Auch Tage nach dem russischen Einmarsch in die Ukraine sind die meisten deutschen Politiker noch völlig geschockt. Bei der Sondersitzung des Bundestags zeigt ein Redebeitrag nach dem anderen, dass da die Glaubenssätze und Illusionen einer ganzen Generation von Volksvertretern geplatzt sind. Hat denn wirklich niemand damit gerechnet, dass Putin das Nachbarland überfallen, Tod und Verderben über Frauen, Männer und Kinder eines „Brudervolkes“ bringen könnte?
Offenbar waren längst nicht nur die „Russland-Versteher“, von denen es in SPD, Linkspartei und AfD besonders viele gibt, überzeugt, dass Russland eben noch ein bisschen Zeit, Nachsicht und Wohlwollen brauche. Dann werde es irgendwann einschwenken auf den Kurs der Demokratie. Wie naiv das war, wird jetzt überdeutlich. Das „Ende der Geschichte“ mit ihren wechselnden Bündnissen und Kriegen, wie es Francis Fukuyama prophezeit hatte, es blieb aus. Stattdessen erweisen sich die Vorhersagen eines anderen Politikwissenschaftlers heute auf bedrückende Weise als zutreffend. Samuel Huntington warnte vor einem „Kampf der Kulturen“, der anstelle der Konkurrenz zwischen den beiden Groß-Ideologien Kommunismus und Demokratie treten würde.

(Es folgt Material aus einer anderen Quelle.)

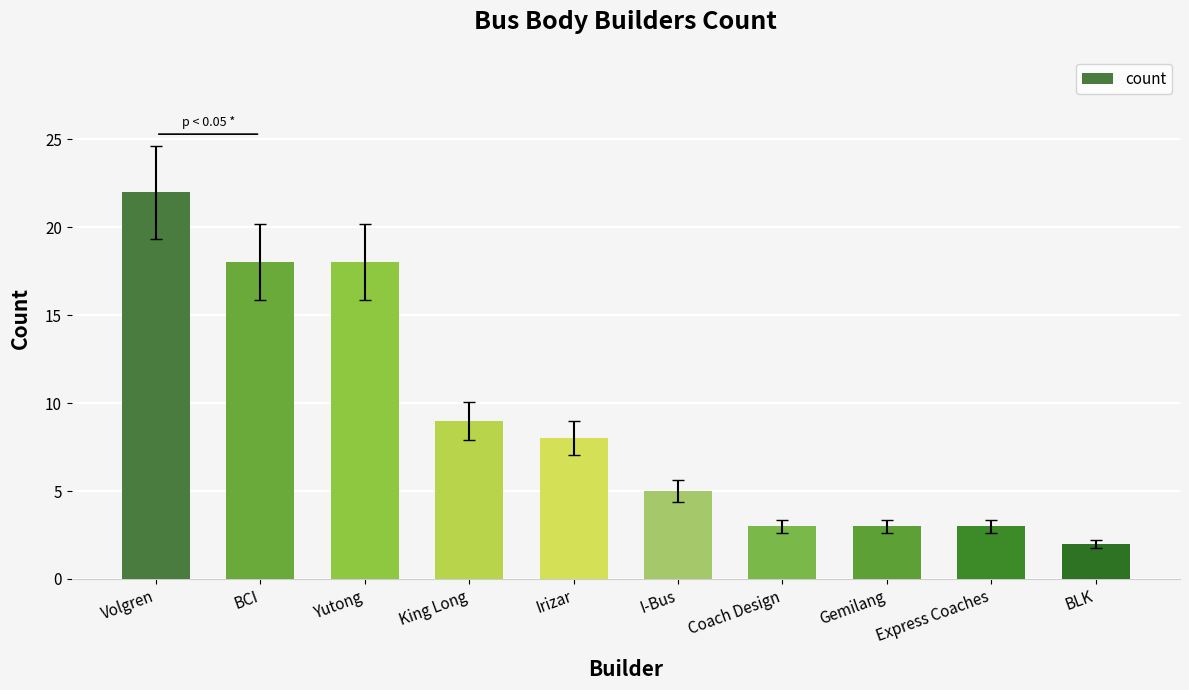

What is the difference between the values at I-Bus and BCI?

13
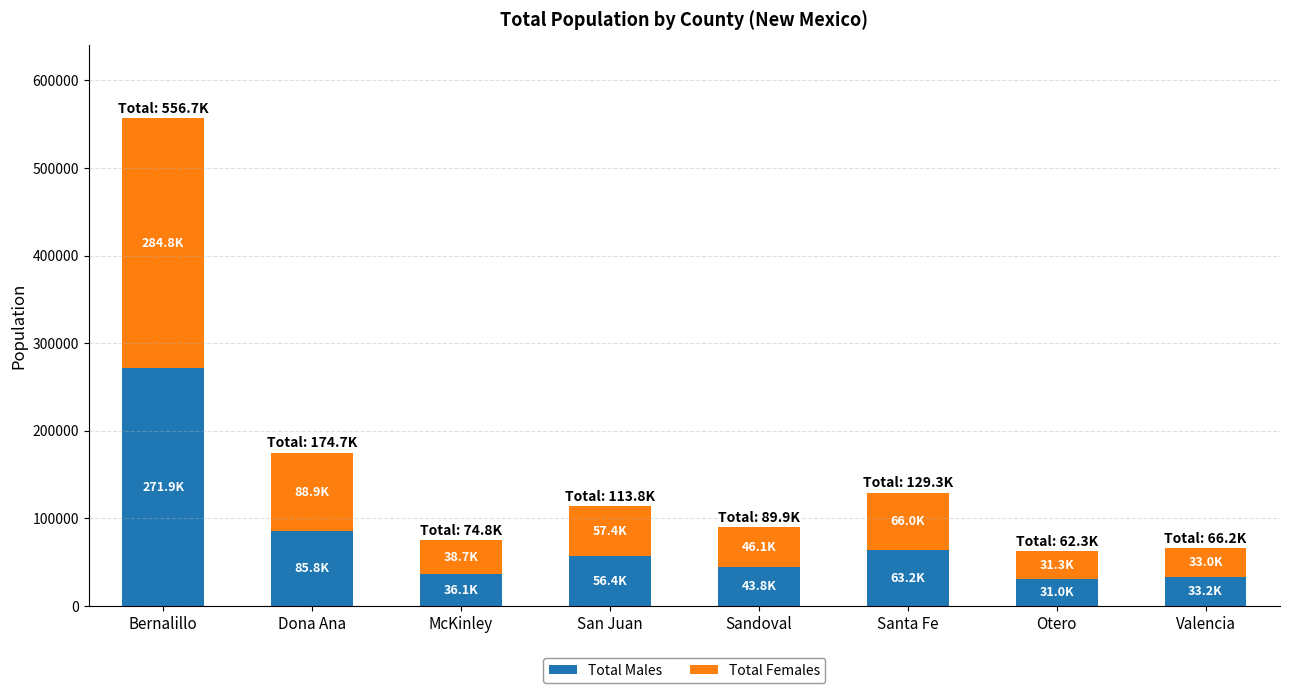

What is the total value across all series at Santa Fe?

129292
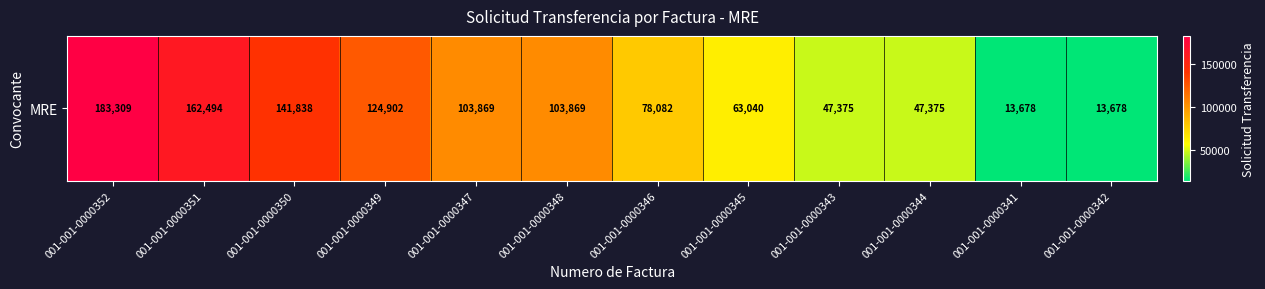

At which label is the value closest to 98493?

001-001-0000347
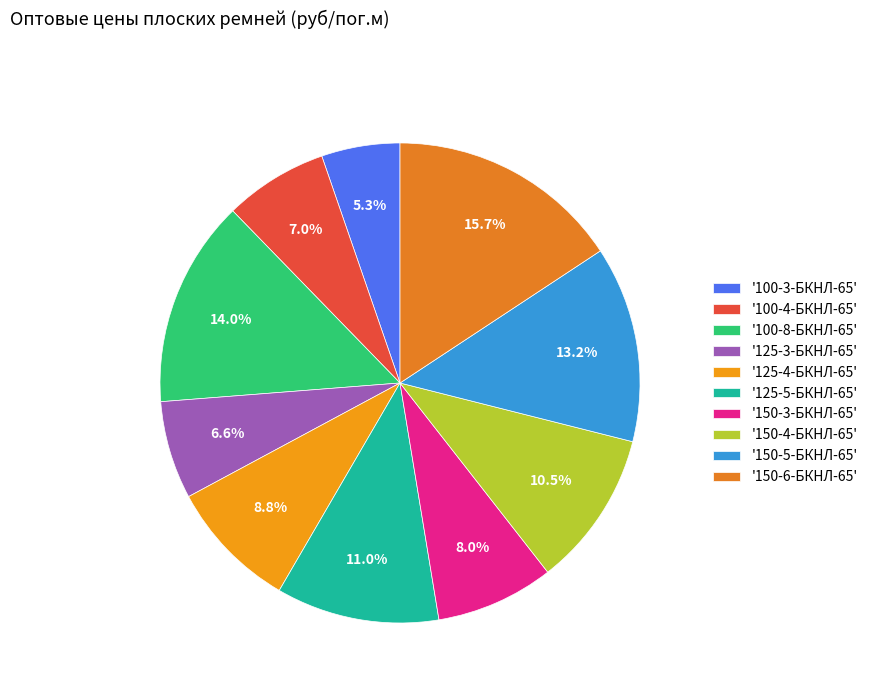

How many segments does this pie chart have?

10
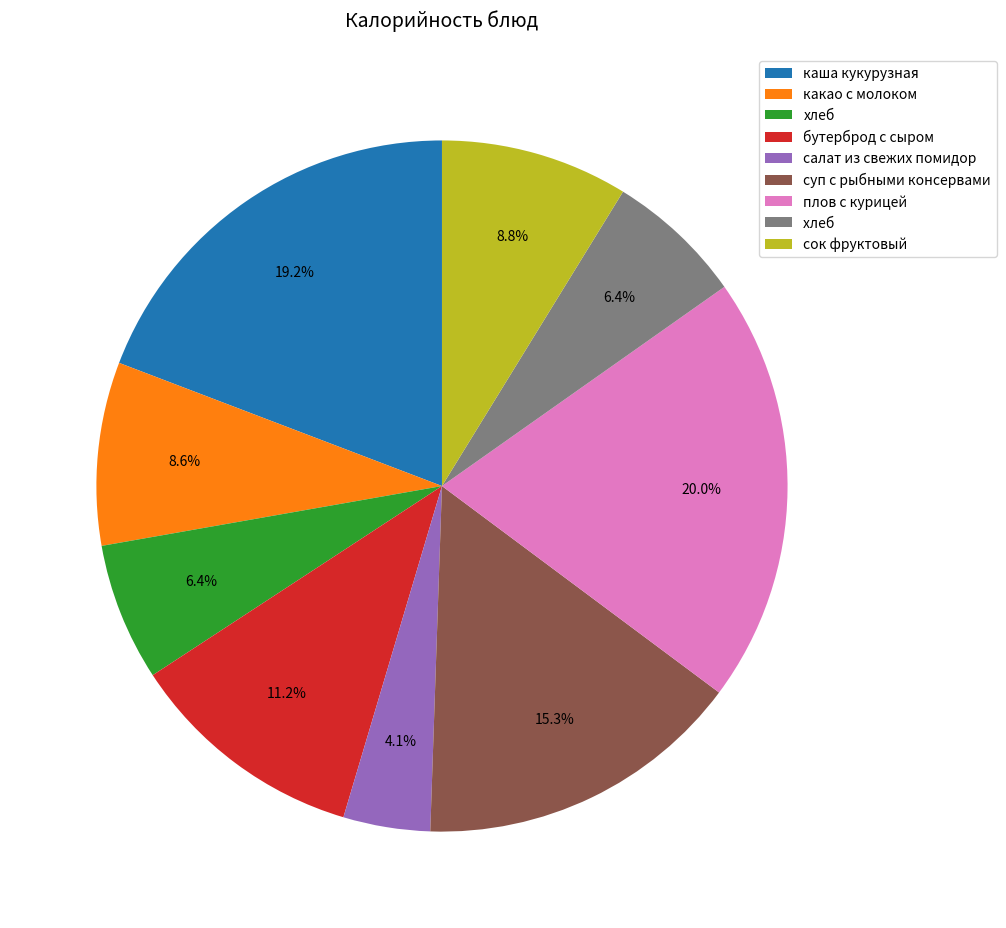

Does any single category account for the majority?

No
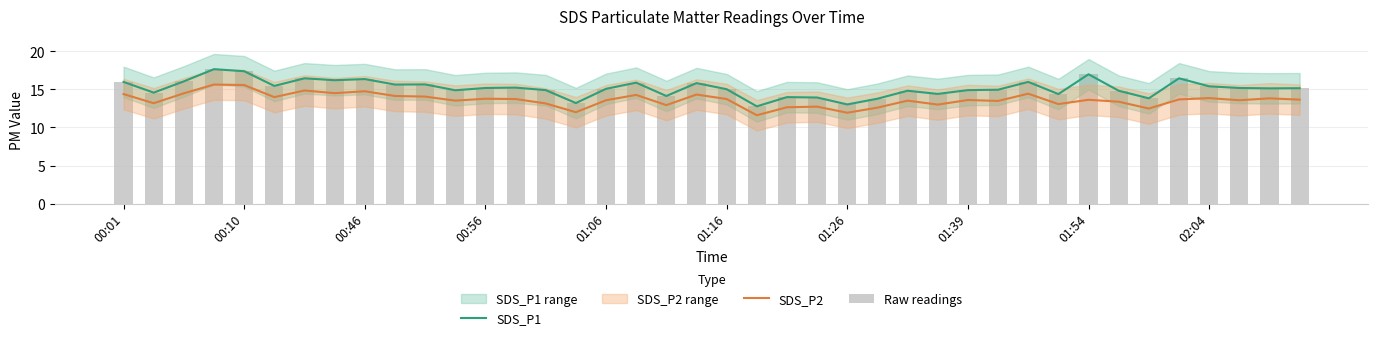

Rank the series at 17 from highest to lowest value.

SDS_P1, Raw readings, SDS_P2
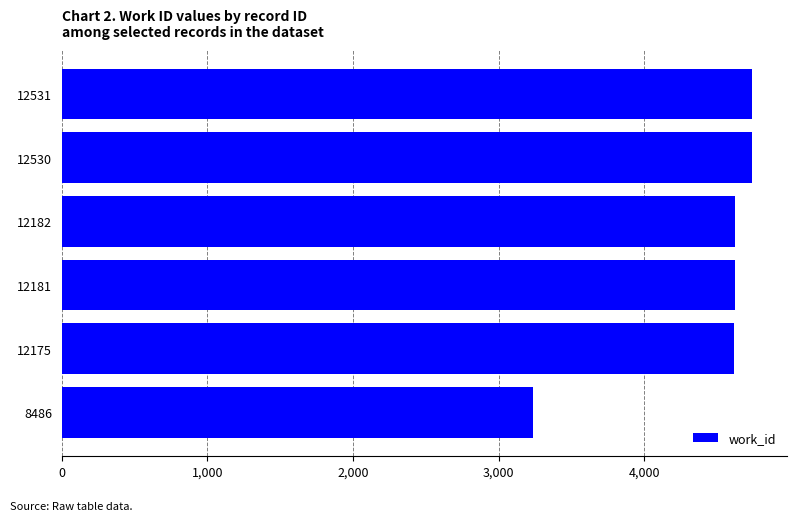

What is the change in value from 8486 to 12531?

+1509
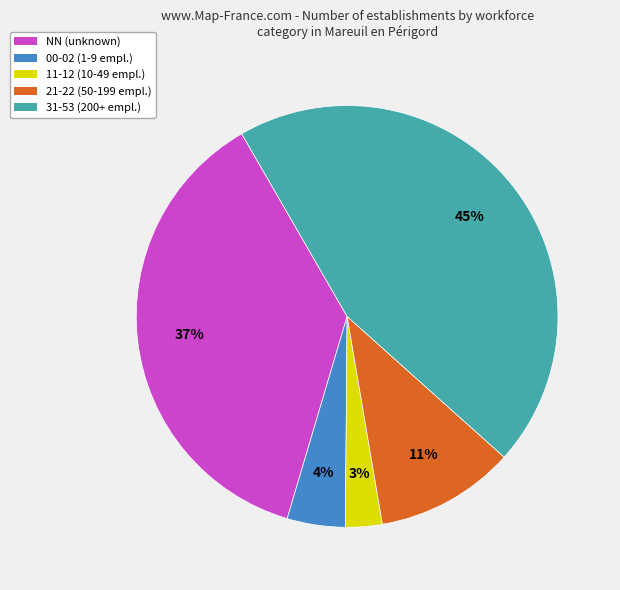

Does any single category account for the majority?

No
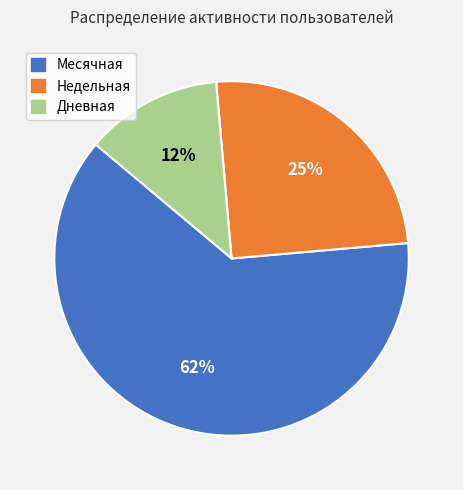

Is there a majority slice in this chart?

Yes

Huntington sah die sicherheitspolitische Gefahr der Ukraine schon 1996
Die Staaten der Welt gruppieren sich demnach entlang historischer, ethnischer und religiöser Gemeinsamkeiten zu neuen Blöcken. Neben dem Westen unter der Führung der USA sieht Huntington etwa chinesische, indische oder islamische Groß-Zivilisationen. Und eben auch einen orthodoxen, dem Autoritarismus zuneigenden Kreis mit Russland im Zentrum. Gerade in Deutschland wurde Huntingtons Sichtweise heftig kritisiert. Tenor: Kulturelle Gräben würden durch Handel, Austausch und Dialog immer unbedeutender. Doch die Befürchtungen, die Huntington schon 1996 gerade für die Ukraine hegte, werden jetzt grausame Wahrheit. Er sah das Land in sich gespalten in einen östlichen Teil mit überwiegend russischer, orthodoxer, autoritärer Kultur und einen westlichen, deutlich Europa zugewandten Teil. Eine solche Spaltung sei sicherheitspolitischer Sprengstoff, könne zu Auseinandersetzung und letztlich Teilung in zwei Staaten führen. Tatsächlich erregte die Ukraine umso mehr den Argwohn Moskaus, als sich immer mehr ihrer Bürger, darunter durchaus nicht wenige russische Muttersprachler, stärker nach Westen orientierten.
So, wie es Huntington fürchtete, versucht ein russischer Despot gerade, die Ukraine in seine Einflusszone zu zwingen. Nun wird die Ukraine, die ein wichtiges Scharnier zwischen Ost und West hätte sein können, das die russische und die europäische Sphäre verbindet, in Schutt und Asche gelegt.
Der "Wandel durch Handel" hat den Krieg in der Ukraine nicht verhindert
In Trümmern liegen damit auch die jahrzehntelang gepflegten Lebenslügen der deutschen Politik. Dass sich der „Wandel durch Handel“ in Russland einstellen würde – schon seit vielen Jahren gibt es dafür keinerlei Anzeichen mehr. Dennoch hat sich die Bundesrepublik im Energiesektor in immer tiefere Abhängigkeit zu Putin begeben.
Wenn Deutschland heizt und tankt, füllen sich die Taschen Putins. Der kann so die Waffen finanzieren, die nun Kinder, Frauen und Männer in der Ukraine verstümmeln und töten. So ist die Illusion einer ganzen Generation, dass in Europa alle Menschen Brüder und Schwestern werden, am frühen Donnerstagmorgen explodiert. Der laute Knall hat die deutsche Politik aus ihrem Tiefschlaf gerissen. In ihrem Schock gelobt die Bundesregierung, realistischer und wehrhafter gegenüber Russland zu werden, unabhängiger im Energiesektor. Alles gut und richtig. Doch vielen Menschen in der Ukraine hilft das nicht mehr.